Good documentation is a must in software engineering. Imagine if you go back to some code you haven’t touched in a year or more, and there are no comments. Good luck.
Many people think that documentation = comments, but that is not necessarily true. We already mentioned the “give descriptive names” guideline as one example. Another example is using type annotations like (x : int) for function arguments and return types (which has the bonus benefit of helping the compiler perform type inference). Good variable names and type annotations can be just as descriptive as comments to someone familiar with OCaml.

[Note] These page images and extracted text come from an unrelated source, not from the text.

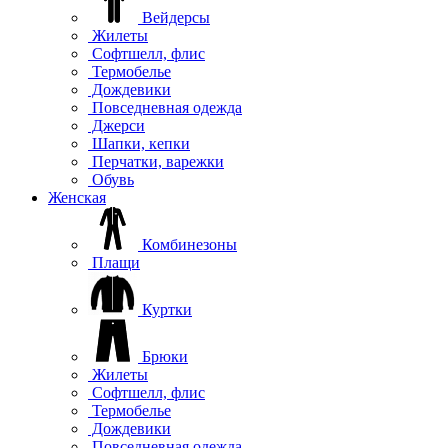
Вейдерсы
Жилеты
Софтшелл, флис
Термобелье
Дождевики
Повседневная одежда
Джерси
Шапки, кепки
Перчатки, варежки
Обувь
Женская
Комбинезоны
Плащи
Куртки
Брюки
Жилеты
Софтшелл, флис
Термобелье
Дождевики
Повседневная одежда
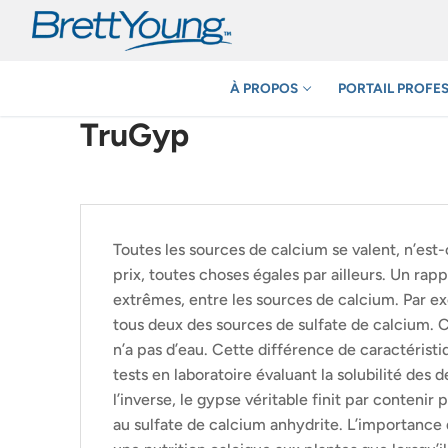
Aller
au
contenu
À PROPOS
PORTAIL PROFE
TruGyp
Toutes les sources de calcium se valent, n’est
prix, toutes choses égales par ailleurs. Un rap
extrêmes, entre les sources de calcium. Par ex
tous deux des sources de sulfate de calcium. C
n’a pas d’eau. Cette différence de caractéristi
tests en laboratoire évaluant la solubilité des
l’inverse, le gypse véritable finit par contenir
au sulfate de calcium anhydrite. L’importance d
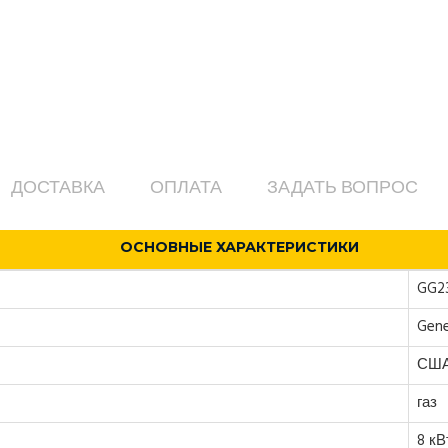
ДОСТАВКА
ОПЛАТА
ЗАДАТЬ ВОПРОС
ОСНОВНЫЕ ХАРАКТЕРИСТИКИ
GG2
Gene
СШ
газ
8 кВ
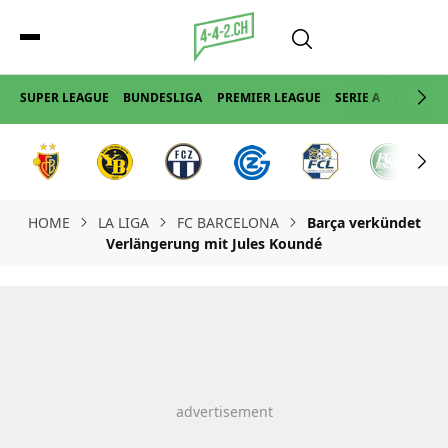
SUPER LEAGUE
BUNDESLIGA
PREMIER LEAGUE
SERIE A
LA LIGA
HOME
LA LIGA
FC BARCELONA
Barça verkündet
Verlängerung mit Jules Koundé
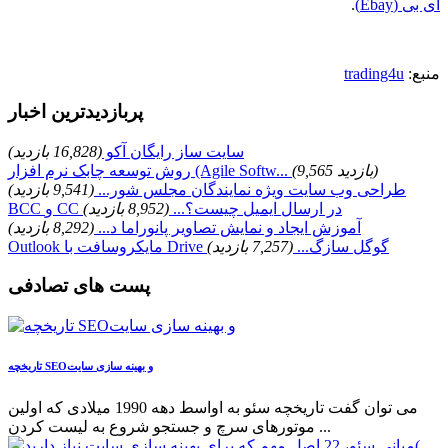
ای بی (Ebay)
.
منبع:
trading4u
پربازدیدترین اخبار
سایت ساز رایگان آکو
(16,828 بازدید)
(9,565 بازدید)
روش توسعه چابک نرم افزار (Agile Softw...
طراحی وب سایت ویژه نمایندگان مجلس شور...
(9,541 بازدید)
BCC و CC در ارسال ایمیل چیست؟...
(8,952 بازدید)
آموزش ایجاد و نمایش تصاویر پانوراما د...
(8,292 بازدید)
Outlook مایکروسافت با Drive گوگل سازگ...
(7,257 بازدید)
پست های تصادفی
تاریخچه SEOو بهینه سازی سایت
می توان گفت تاریخچه سئو به اواسط دهه 1990 میلادی که اولین
موتورهای سرچ و جستجو شروع به لیست کردن ...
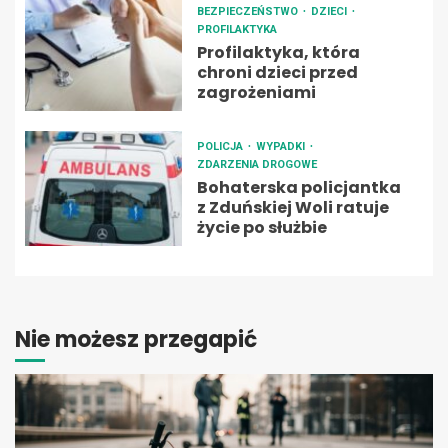
BEZPIECZEŃSTWO
DZIECI
PROFILAKTYKA
Profilaktyka, która
chroni dzieci przed
zagrożeniami
POLICJA
WYPADKI
ZDARZENIA DROGOWE
Bohaterska policjantka
z Zduńskiej Woli ratuje
życie po służbie
Nie możesz przegapić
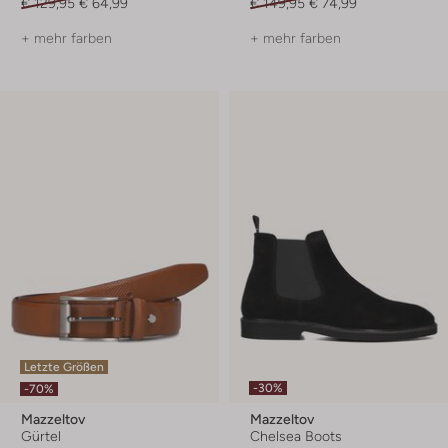
€ 129,95
€ 64,99
€ 149,95
€ 74,99
+ mehr farben
+ mehr farben
Letzte Größen
-30%
-70%
Mazzeltov
Mazzeltov
Gürtel
Chelsea Boots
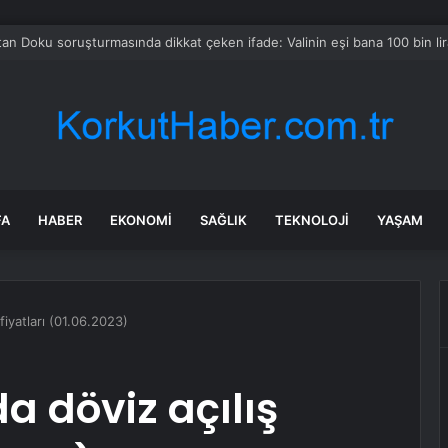
a Büyükşehir İle “Mahallemde Şenlik Var”
FA
HABER
EKONOMI
SAĞLIK
TEKNOLOJI
YAŞAM
fiyatları (01.06.2023)
a döviz açılış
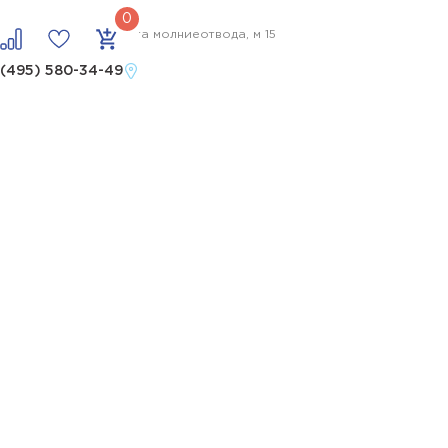
ые. Серия СМГ, высота молниеотвода, м 15
 (495) 580-34-49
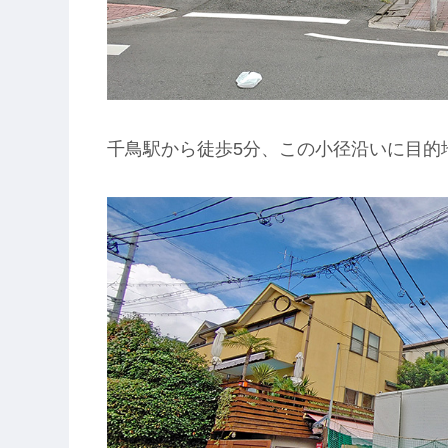
千鳥駅から徒歩5分、この小径沿いに目的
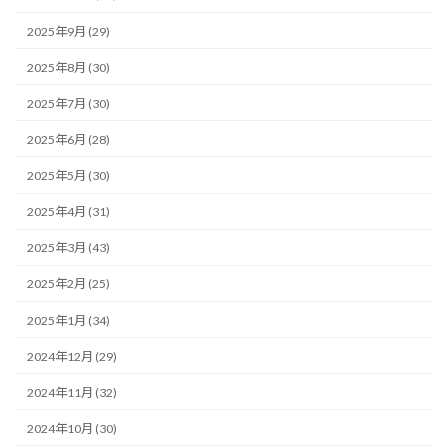
2025年9月 (29)
2025年8月 (30)
2025年7月 (30)
2025年6月 (28)
2025年5月 (30)
2025年4月 (31)
2025年3月 (43)
2025年2月 (25)
2025年1月 (34)
2024年12月 (29)
2024年11月 (32)
2024年10月 (30)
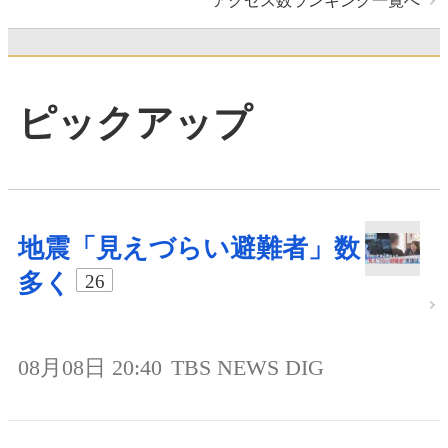
アクセス数ランキング一覧へ
ピックアップ
地震「見えづらい避難者」数
多く
26
08月08日 20:40
TBS NEWS DIG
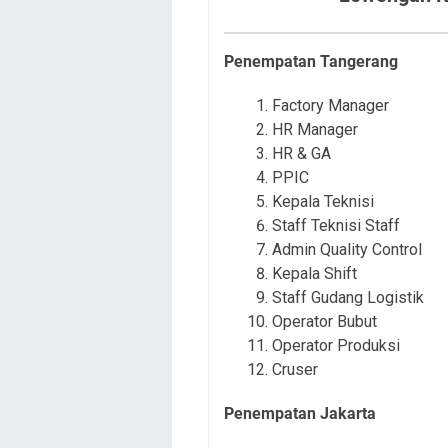
Penempatan Tangerang
Factory Manager
HR Manager
HR & GA
PPIC
Kepala Teknisi
Staff Teknisi Staff
Admin Quality Control
Kepala Shift
Staff Gudang Logistik
Operator Bubut
Operator Produksi
Cruser
Penempatan Jakarta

The key place to put comments is the .mli file, where functions and types of the module signature are described. You can also put comments in the .ml file, but putting most of your documentation in the interface allows for comments to focus on what something is doing or why it exists, rather than how it works; it also serves as API documentation if you choose to release your library to the wider world.
Both of the previous points hint at how over-documentation is a thing. Over-documentation clutters the code and can make it unreadable. For example, you should not spam the body of your functions with comments describing every little thing it does; instead, the bulk of the explaining should be done by the code. That said, do put comments if the code isn’t clear enough, or if there’s unusual behavior, weird edge cases, interesting algorithms, etc. in your functions, but make sure to do so judiciously.
In .mli files, you should follow odoc syntax when writing comments that describe functions or types - i.e. start your comments with (** instead of (*, and use square brackets to contain OCaml values (e.g. (** [compare x y] compares two values in a certain way *)). For other comments, using (* is perfectly acceptable and odoc syntax isn’t required.

Miscellaneous

Do not write parentheses around function arguments that consist of a single variable or value: my_function (a) ("bee") (3) looks worse than my_function a "bee" 3.
Use the power of pattern matching in let, for tuples and records, e.g. let x, y = tuple_fn 0 in ..., and in function definitions, let get_numerator {num, denom} = num
Use @@ or begin ... end syntax to avoid too many parentheses. The latter is just “big parentheses”, e.g.
```
 70 *
   begin 
     Int.abs(-44) + 1 * 2
   end
```
- This is useful when there is a large code block in an expression
For anonymous functions you can also directly pattern match in what was the argument position if you use the function keyword: let tl = function [] -> [] | x :: xs -> xs.
Use |> very liberally, since it makes a “pipeline” of function operations which is much easier to intuitively understand.
Tuples should be short and simple. Do not write tuples with many elements. A five-element tuple should instead be a record with named fields.
Take advantage of label punning. For labeled arguments, my_fun ~compare x y is more concise than my_fun ~compare:compare x y. For record labels, let {num, denom} = rational is a more concise version of let {num=num, denom=denom} = rational.
If you have large records, use the with keyword if you only need to update a few values.